Insufficient System Resources Exist to Complete the Requested Service
 
Keithmeister said:
I have several users who get the above message when browsing to Network
Shared Folders or mapped drives. We run a mixture of Windows XP SP2 and
SP3. I've tried everything I can find on google, but nothing makes any
difference. Closing IE8 windows seems to help

Might help:
http://support.microsoft.com/kb/285089

I upped mine to 18 (from the default of 15) but don't recall why after doing
it many years ago.
 
The problem is not on the machine accessing the file it is on the
machine serving the files. Change the IRPStackSize on the machine that
is hosting the shared folder.

John
 
John said:
The problem is not on the machine accessing the file it is on the
machine serving the files.
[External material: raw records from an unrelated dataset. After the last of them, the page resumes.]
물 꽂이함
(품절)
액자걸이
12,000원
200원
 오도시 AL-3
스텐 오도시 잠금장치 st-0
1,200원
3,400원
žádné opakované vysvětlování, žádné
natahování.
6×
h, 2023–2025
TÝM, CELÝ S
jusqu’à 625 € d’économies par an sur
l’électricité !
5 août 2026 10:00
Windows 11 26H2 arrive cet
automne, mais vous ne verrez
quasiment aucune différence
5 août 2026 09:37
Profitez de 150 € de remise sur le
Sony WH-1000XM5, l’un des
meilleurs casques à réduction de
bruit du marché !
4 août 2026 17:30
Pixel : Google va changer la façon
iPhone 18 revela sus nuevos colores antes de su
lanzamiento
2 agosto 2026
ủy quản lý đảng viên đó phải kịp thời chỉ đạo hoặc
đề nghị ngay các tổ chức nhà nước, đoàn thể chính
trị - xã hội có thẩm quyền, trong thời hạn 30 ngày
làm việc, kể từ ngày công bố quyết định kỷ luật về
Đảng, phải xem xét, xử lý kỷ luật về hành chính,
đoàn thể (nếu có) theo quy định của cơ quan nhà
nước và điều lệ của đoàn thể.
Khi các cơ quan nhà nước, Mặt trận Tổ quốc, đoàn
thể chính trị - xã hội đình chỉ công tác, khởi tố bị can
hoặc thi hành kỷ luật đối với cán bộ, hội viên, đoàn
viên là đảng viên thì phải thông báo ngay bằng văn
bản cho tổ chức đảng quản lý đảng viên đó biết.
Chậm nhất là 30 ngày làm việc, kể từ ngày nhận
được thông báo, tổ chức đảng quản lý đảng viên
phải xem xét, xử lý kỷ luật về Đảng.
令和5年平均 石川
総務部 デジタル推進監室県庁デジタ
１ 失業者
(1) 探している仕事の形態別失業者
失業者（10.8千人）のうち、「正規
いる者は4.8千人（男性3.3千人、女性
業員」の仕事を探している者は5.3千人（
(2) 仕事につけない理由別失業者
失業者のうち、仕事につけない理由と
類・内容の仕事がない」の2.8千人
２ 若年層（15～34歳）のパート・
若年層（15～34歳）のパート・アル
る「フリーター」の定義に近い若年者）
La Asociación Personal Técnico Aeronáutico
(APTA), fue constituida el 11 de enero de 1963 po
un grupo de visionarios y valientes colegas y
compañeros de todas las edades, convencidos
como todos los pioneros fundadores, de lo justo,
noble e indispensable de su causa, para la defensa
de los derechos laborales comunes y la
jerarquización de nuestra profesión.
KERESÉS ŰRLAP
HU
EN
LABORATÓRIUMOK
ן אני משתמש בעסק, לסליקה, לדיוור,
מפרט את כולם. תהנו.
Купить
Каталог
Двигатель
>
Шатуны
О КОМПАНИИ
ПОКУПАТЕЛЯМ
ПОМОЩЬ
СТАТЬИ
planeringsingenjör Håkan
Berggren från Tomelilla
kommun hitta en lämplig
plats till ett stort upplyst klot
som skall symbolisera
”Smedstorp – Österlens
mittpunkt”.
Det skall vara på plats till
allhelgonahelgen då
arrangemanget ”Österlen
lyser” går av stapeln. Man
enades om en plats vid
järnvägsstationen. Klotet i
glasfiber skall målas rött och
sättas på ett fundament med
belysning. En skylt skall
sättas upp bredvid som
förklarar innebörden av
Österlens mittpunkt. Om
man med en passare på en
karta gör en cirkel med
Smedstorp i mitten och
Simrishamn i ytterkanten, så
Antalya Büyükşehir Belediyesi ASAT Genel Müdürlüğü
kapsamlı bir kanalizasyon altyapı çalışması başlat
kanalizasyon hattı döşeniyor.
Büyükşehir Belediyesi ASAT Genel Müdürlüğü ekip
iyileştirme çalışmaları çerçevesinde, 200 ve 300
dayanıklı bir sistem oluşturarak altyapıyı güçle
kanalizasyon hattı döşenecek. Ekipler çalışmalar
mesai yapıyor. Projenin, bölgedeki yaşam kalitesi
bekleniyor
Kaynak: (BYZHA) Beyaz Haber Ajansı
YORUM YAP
Change the IRPStackSize on the machine that
is hosting the shared folder.

I would've thought Microsoft's KB article would've mentioned on which host
to modify the IRPStackSize value but it doesn't. Other articles are more
clear as to WHERE you change this value, like:

http://www.windowsnetworking.com/kb...egistryTips/Network/IncreaseIRPstacksize.html

The "server" is whatever host is serving the file to requests over the
network.
 
That's all well and good. But, this problem doesn't occur for everybody, only
a couple of people. I would have thought that if it was the IRP stack,
everybody would experience this issue?

Also, once I close IE 8 altogether, the problem goes away
 
It all depends on what is running on the machine, no two machines are
the same. Certain antivirus software if often responsible for the problem.